We will grade your projects mainly based on correct parallelization parameters and correct program output (after parallelization). However, for better performance testing, we encourage you to run the program on a machine that has less interference from other users, for instance, your own computer. The ilab machines usually have multiple users active at the same time, and the parallel performance measured on a busy machine may be noisy. To design better parallelization strategy in the third version of your code, you might want to obtain accurate performance numbers. However, you still have to make sure your code runs on an ilab machines.
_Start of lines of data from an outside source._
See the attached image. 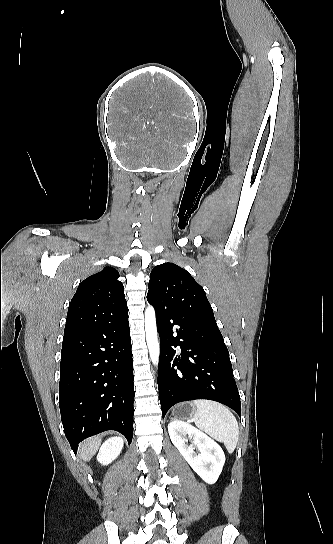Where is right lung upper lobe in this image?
<instances>
[{
    "mask_svg": "<svg viewBox=\"0 0 333 544\" xmlns=\"http://www.w3.org/2000/svg\"><path fill=\"white\" fill-rule=\"evenodd\" d=\"M112 267L82 281L67 313L64 336L122 318L128 313L123 284Z\"/></svg>",
    "mask_w": 333,
    "mask_h": 544,
    "instance_id": "1",
    "label": "right lung upper lobe"
}]
</instances>
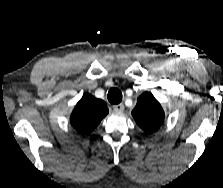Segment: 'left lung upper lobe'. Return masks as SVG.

In the end, we will use an idle ilab machine to test your program.

## File Description

In this part we provide detailed description of the provided files, as well as the test cases. You only need to modify the following files when you do this project.

- spmv_N_thread_static.c is provided for you to implement the static schedule parallel strategy. Its usage is

```
./pstatic [martix-market-filename] [input-vector-filename] [thread-num]
```

- spmv_N_thread_dynamic.c is provided for you to implement the dynamic schedule parallel strategy. Its usage is

```
./pdynamic [martix-market-filename] [input-vector-filename] [thread-num]
```

- spmv_N_thread_newalg.c is provided for you to implement your own parallel strategy. Its usage is

```
./pnewalg [martix-market-filename] [input-vector-filename] [thread-num]
```

The computation result, the output vector, will be saved in “output.txt” for grading purpose. We will grade based on both correctness and efficiency of your parallelized code.
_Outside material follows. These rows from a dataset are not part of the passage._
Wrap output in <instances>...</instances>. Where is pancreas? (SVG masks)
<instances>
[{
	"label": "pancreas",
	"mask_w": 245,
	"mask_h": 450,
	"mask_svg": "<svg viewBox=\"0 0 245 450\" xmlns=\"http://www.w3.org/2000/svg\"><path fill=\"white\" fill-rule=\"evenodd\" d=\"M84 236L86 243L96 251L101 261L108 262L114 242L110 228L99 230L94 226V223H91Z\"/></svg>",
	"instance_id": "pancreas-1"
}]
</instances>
Several other provided files include

- mmio.h, mmio.c those two files are Matrix Market I/O library, which can be downloaded from http://math.nist.gov/MatrixMarket. We call the functions defined in this library to load the .mtx matrix file.
- utils.h, utils.c those two files provide two utility functions.”getmul” calculates the matrix-vector multiplication after loading the data. We compare its result with the one we get by parallel computing to check the result by “checkerror” function. The program will print “Calculation Error!” if the two results are not the same.
- spmv_seq.c is the sequential implementation of matrix-vector multiplication. Its usage is

```
./spmv_seq [martix-market-filename] [input-vector-filename]
```

- vector_generator.sh is used for generating the vector file. Its usage is

```
./vector_generator.sh [vector-size]
```

The generated file follows the format described in Section 1.

- testcases folder stores the matrix and vector examples for testing. You are only given one test case: cop20k A.mtx as the input matrix, cop20k A vector.txt as the input vector.
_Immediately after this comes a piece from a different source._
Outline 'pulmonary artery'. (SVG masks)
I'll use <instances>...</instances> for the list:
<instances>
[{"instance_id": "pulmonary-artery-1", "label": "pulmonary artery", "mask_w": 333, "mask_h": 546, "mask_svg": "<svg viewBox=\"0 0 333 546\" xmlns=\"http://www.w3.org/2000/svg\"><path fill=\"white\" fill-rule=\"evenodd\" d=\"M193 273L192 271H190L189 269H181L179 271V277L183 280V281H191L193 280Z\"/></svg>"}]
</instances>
However, the input vector is not provided in the link above. Use the vector generator.sh script above to generate an input vector of any size. The vector size has to match the number of columns in the input matrix. To find the dimension of the input matrix, in the mtx file, the first line specifies the number of rows, columns, and non-zero entries for the given matrix.

Do not change the Makefile otherwise your code can not be compiled!